# got a dualis, no mp3 cd's, but have aux input



## dihoff (Aug 3, 2010)

hi all,

so, i'm dissapointed that i can't play mp3 cd's... but, there's aux input, so i'm going to try to make the best of that.

there's not much information in the manual, other than that the aux input is there... so, what cable/adapter would i need for an mp3 player? i have a sony MZ-N10 atm, just in case that helps.

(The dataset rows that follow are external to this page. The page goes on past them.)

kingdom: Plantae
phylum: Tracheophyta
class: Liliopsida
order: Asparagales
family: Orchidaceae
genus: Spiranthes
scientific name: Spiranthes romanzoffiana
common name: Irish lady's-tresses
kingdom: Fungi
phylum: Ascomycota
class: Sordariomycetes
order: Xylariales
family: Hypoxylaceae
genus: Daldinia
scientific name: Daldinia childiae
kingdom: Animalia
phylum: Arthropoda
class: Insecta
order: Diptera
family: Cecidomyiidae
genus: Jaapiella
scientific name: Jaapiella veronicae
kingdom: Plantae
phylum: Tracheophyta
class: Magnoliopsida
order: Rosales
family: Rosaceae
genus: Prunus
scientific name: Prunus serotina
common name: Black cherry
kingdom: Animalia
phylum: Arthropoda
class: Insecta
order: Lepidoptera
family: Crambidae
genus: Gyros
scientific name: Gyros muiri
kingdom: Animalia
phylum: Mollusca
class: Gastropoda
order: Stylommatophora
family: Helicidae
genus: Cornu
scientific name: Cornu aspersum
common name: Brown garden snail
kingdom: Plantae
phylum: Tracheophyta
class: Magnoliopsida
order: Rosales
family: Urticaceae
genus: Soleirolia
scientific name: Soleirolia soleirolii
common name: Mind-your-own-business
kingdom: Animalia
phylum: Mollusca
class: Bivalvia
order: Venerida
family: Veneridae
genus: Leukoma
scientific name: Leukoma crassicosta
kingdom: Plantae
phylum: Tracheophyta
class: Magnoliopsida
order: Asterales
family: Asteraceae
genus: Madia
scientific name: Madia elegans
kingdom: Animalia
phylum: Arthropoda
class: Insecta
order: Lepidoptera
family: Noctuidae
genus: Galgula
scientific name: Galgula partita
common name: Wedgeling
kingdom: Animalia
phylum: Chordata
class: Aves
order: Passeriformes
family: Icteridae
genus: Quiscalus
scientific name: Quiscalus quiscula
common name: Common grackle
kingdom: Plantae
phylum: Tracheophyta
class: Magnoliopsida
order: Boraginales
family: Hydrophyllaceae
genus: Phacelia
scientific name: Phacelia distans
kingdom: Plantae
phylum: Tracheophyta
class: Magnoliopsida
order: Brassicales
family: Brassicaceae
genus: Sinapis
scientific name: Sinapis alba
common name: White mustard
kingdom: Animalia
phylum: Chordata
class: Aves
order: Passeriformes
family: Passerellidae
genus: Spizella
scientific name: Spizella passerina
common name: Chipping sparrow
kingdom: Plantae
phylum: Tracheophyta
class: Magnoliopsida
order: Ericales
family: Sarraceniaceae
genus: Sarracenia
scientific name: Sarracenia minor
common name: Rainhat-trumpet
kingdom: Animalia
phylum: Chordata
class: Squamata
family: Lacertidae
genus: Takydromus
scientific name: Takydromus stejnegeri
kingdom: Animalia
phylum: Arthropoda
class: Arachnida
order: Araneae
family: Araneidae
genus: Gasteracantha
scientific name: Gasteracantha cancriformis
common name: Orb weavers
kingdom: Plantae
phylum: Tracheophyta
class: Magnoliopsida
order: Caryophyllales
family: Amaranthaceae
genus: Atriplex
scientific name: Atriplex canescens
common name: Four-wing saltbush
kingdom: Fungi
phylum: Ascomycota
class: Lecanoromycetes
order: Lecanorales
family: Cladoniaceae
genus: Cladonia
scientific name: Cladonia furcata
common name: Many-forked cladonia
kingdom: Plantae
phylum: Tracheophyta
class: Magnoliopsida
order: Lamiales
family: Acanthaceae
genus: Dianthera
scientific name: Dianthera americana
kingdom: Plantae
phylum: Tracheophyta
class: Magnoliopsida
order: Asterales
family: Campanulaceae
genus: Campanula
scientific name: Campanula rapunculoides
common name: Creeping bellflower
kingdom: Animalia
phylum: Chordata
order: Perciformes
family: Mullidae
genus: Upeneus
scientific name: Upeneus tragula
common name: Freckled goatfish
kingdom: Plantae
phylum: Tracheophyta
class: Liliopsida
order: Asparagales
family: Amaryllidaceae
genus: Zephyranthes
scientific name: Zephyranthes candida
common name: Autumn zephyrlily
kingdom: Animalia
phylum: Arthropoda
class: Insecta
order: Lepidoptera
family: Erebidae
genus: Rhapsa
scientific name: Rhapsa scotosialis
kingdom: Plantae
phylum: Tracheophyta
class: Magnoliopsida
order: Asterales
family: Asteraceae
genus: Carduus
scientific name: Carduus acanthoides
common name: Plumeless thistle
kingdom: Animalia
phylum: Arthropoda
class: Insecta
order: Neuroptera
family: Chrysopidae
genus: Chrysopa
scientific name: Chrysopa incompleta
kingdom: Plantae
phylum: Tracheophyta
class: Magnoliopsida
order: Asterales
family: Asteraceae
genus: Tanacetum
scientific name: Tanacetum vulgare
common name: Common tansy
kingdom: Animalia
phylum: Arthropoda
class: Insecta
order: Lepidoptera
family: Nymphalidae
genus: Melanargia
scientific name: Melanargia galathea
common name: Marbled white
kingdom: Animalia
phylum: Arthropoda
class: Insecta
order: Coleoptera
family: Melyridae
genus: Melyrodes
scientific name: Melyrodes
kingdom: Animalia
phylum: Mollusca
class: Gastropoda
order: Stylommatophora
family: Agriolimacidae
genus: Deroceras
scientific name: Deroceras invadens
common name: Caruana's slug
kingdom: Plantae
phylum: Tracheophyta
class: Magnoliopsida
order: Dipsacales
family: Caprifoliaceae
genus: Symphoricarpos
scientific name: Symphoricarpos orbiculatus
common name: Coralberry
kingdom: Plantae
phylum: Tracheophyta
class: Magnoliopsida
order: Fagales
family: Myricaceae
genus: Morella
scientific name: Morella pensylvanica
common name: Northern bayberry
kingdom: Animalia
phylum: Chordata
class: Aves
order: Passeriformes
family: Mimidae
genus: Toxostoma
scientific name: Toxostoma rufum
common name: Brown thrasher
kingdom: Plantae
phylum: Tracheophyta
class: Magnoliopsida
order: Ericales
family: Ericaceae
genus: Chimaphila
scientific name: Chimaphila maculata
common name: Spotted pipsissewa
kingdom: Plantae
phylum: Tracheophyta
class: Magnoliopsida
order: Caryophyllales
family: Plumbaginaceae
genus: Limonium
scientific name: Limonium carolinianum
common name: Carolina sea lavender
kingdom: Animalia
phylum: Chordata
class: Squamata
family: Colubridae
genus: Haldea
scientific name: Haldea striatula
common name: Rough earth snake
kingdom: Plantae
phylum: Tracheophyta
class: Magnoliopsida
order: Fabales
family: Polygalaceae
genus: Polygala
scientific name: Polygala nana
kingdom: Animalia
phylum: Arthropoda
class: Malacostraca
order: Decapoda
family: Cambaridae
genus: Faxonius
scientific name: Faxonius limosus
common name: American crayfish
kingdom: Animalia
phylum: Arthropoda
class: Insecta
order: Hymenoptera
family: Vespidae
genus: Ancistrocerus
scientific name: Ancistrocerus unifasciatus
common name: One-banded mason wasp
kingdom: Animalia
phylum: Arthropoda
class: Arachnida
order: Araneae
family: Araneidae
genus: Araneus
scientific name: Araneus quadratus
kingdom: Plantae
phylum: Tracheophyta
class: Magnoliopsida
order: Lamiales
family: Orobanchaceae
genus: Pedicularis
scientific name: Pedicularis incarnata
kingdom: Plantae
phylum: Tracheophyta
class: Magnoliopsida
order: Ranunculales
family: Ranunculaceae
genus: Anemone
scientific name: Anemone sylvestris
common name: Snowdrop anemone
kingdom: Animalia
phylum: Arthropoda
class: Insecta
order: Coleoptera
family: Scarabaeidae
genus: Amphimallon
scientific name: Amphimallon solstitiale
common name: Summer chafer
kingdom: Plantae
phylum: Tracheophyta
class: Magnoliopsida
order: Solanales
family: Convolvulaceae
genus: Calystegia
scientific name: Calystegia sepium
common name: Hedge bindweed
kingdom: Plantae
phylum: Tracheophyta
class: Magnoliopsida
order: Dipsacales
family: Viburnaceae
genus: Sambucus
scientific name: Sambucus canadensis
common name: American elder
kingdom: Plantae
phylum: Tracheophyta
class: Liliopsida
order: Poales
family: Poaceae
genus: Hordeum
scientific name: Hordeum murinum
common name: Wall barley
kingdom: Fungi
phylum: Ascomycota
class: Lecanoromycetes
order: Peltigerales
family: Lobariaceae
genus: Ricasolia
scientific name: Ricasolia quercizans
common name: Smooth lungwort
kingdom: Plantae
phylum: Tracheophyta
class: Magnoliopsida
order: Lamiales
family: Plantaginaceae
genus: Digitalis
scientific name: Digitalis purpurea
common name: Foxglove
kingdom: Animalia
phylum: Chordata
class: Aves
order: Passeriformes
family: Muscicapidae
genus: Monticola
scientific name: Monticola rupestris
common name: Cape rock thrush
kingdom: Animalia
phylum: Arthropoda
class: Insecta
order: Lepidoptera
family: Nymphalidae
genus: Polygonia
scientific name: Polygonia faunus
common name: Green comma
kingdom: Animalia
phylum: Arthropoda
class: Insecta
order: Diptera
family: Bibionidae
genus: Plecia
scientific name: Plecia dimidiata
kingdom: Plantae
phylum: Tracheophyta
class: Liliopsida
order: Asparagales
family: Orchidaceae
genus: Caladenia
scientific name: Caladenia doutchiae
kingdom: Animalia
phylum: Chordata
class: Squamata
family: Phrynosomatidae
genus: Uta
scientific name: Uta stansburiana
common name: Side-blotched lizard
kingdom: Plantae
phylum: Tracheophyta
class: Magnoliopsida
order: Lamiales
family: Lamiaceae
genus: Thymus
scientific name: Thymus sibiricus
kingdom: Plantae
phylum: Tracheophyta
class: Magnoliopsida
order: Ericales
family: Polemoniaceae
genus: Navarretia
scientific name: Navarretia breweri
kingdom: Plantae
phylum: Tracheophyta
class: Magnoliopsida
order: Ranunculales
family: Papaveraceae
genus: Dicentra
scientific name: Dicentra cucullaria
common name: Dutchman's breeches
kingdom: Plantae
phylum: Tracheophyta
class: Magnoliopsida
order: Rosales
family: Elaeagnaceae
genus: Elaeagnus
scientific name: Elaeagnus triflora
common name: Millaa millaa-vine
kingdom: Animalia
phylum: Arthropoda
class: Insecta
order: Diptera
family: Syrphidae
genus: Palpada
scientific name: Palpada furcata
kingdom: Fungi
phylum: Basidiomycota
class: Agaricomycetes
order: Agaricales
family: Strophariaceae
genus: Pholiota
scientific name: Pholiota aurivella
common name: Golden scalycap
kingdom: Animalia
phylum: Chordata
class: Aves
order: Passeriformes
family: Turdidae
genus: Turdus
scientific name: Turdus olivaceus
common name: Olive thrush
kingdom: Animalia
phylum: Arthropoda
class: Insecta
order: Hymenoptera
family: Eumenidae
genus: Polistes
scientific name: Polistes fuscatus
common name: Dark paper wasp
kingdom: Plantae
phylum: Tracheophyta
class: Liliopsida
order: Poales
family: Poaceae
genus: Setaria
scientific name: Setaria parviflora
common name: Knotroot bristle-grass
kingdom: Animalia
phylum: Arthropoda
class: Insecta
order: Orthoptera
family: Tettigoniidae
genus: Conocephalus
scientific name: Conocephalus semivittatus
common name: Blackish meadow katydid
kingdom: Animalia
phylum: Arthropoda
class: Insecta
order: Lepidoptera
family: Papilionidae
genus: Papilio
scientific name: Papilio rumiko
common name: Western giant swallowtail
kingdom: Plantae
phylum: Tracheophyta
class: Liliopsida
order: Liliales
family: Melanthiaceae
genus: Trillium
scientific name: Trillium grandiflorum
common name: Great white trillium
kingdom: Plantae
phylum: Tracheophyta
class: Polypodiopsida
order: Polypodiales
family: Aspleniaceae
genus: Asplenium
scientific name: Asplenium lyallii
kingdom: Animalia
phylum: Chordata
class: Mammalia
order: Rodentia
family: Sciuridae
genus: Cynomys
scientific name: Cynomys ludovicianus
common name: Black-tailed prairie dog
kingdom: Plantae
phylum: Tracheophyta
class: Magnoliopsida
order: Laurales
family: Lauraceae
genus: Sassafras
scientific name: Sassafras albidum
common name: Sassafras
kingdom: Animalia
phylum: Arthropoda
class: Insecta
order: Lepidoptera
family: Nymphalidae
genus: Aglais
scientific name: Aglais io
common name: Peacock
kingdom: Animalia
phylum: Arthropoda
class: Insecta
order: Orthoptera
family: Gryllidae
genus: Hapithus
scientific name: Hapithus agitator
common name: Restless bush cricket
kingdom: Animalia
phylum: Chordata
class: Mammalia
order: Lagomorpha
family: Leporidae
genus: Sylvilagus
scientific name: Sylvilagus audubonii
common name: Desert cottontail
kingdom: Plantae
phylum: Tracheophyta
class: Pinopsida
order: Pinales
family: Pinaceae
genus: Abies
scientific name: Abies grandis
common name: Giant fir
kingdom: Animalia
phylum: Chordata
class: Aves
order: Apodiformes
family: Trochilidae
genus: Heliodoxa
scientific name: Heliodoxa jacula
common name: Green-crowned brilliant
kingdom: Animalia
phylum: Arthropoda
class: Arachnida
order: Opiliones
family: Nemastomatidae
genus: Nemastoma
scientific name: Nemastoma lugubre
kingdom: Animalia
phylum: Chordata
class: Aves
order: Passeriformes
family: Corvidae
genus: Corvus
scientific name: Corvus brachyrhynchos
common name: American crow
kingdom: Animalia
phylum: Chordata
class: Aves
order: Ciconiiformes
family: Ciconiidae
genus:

also, will the steering wheel controls (i.e. next track) work for the aux device? or do i need to do that on the aux device/mp3 player itself?

tia!

dh.


----------



## dihoff (Aug 3, 2010)

btw, my MP3 player has a jack for headphones, and one for USB, and that's about it. i would think that's fairly standard across the board with MP3 players. i may upgrade my MP3 player to an iPod (or something else), if i can get it all working smoothly, and it's worth the investment.

cheers,

dh.


----------



## 88navara (Aug 4, 2010)

your cd player will have 2 plugs at the back 1 red and 1 white just the same as ur tv u can go to an electronics store and get a headphone to rca lead and plug that in and it should work just make sure the volume is turned rite down on both the cd player and the mp3 player and just use the volume on the mp3 player otherwise you will get the radio playing at the same time you may need to have the volume set to 1 on the cd player and no ur steering wheel controlls wont work for your mp3 player otherwise if you get an ipod you can get a little thing called an itrip that plugs into the botom of ur ipod and then u can tune it into any radio hope this helps


----------